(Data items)
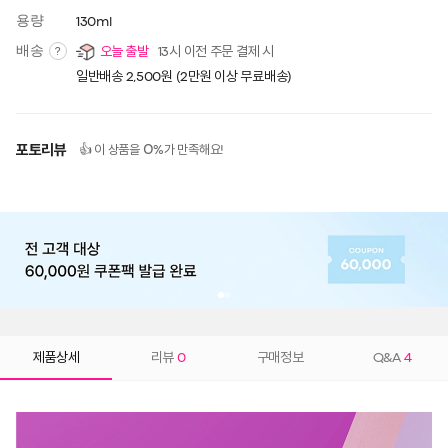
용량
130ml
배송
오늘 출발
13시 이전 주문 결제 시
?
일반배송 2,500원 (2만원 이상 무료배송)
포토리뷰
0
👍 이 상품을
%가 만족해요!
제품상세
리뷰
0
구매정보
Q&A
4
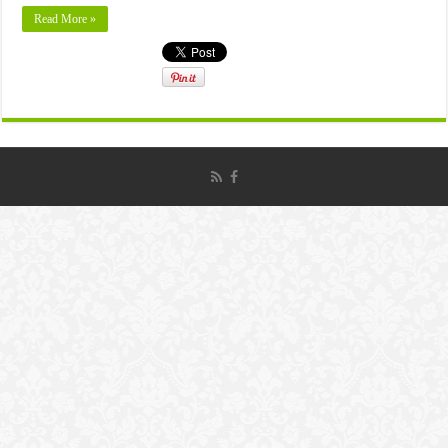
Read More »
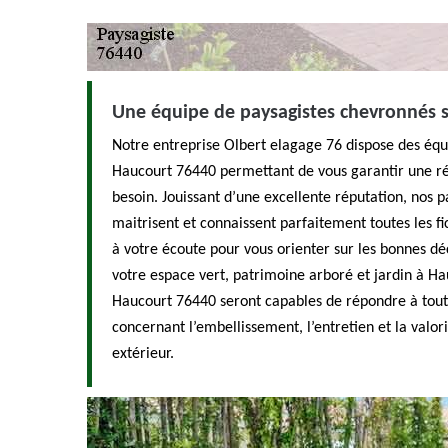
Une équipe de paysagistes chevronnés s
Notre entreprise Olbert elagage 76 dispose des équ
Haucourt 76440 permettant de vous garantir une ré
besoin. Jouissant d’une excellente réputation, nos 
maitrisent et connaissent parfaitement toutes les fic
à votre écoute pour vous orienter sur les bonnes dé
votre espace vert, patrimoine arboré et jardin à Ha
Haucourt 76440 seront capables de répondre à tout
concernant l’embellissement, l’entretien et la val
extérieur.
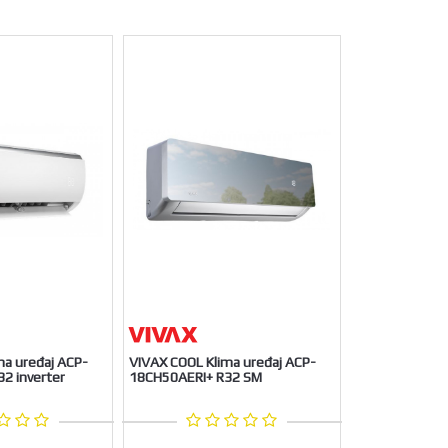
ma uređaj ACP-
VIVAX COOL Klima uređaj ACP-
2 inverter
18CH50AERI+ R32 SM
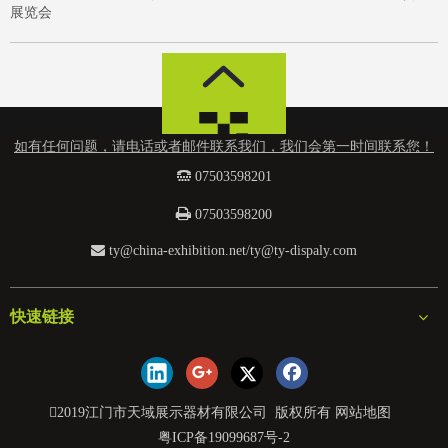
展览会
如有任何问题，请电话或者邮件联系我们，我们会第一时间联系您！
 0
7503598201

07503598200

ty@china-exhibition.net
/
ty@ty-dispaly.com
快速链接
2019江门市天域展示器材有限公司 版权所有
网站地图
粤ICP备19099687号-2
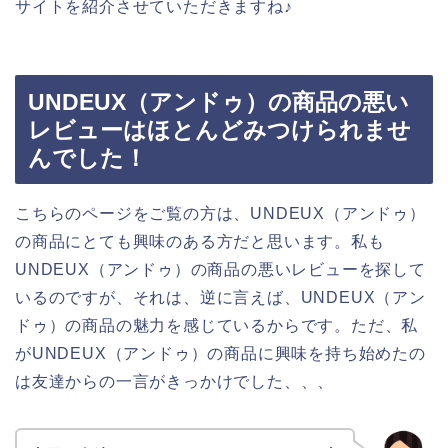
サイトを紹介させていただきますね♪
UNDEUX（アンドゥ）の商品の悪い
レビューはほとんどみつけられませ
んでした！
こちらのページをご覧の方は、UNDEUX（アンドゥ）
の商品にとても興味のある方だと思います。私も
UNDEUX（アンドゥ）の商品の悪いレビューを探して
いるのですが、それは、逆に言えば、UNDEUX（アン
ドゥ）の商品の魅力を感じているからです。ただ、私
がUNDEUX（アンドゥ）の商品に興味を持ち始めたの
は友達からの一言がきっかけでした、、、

* * *

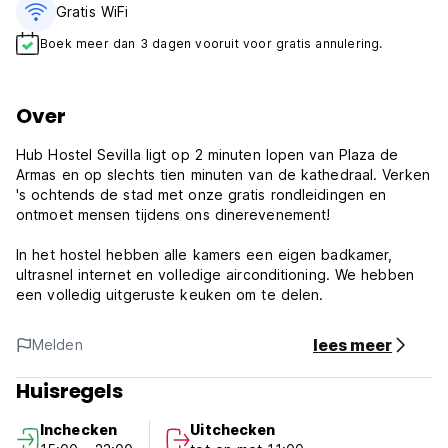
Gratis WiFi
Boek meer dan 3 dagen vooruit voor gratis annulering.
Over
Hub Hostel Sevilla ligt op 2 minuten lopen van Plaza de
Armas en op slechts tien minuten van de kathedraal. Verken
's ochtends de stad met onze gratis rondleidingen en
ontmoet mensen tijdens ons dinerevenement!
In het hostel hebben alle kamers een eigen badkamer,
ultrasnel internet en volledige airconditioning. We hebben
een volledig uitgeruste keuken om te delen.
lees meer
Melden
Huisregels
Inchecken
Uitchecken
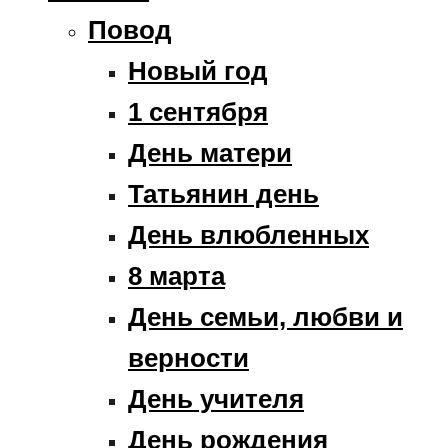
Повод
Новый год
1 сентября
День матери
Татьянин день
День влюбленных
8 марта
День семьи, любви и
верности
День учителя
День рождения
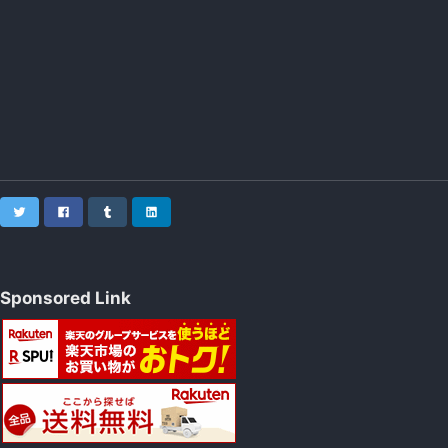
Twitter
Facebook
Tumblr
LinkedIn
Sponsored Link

==

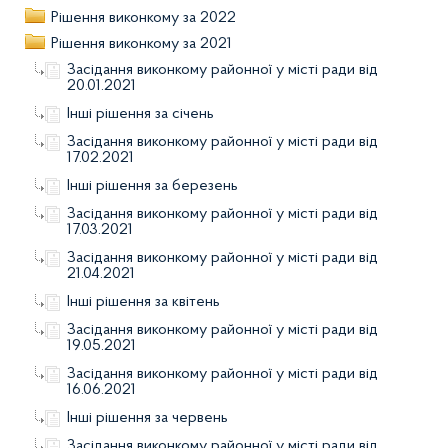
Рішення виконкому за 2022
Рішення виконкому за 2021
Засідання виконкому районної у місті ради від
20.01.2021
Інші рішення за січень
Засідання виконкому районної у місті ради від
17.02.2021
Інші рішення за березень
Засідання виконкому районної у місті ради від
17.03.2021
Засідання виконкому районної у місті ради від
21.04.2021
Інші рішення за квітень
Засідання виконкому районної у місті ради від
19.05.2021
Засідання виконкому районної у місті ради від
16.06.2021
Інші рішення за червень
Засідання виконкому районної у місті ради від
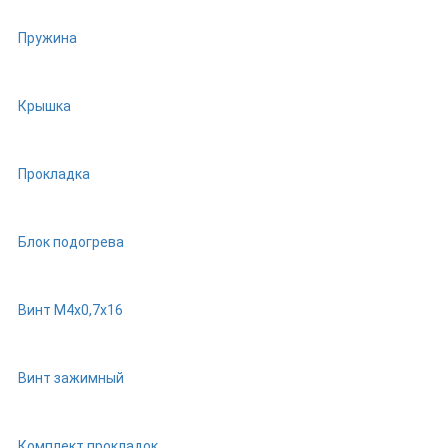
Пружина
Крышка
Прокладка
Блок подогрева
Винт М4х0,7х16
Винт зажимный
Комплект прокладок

EXERCISE OBJECTIVE: Nothing but a number should be given: the count of lines in the data above with the word "minuten".

RESULT FOR THIS TASK: 2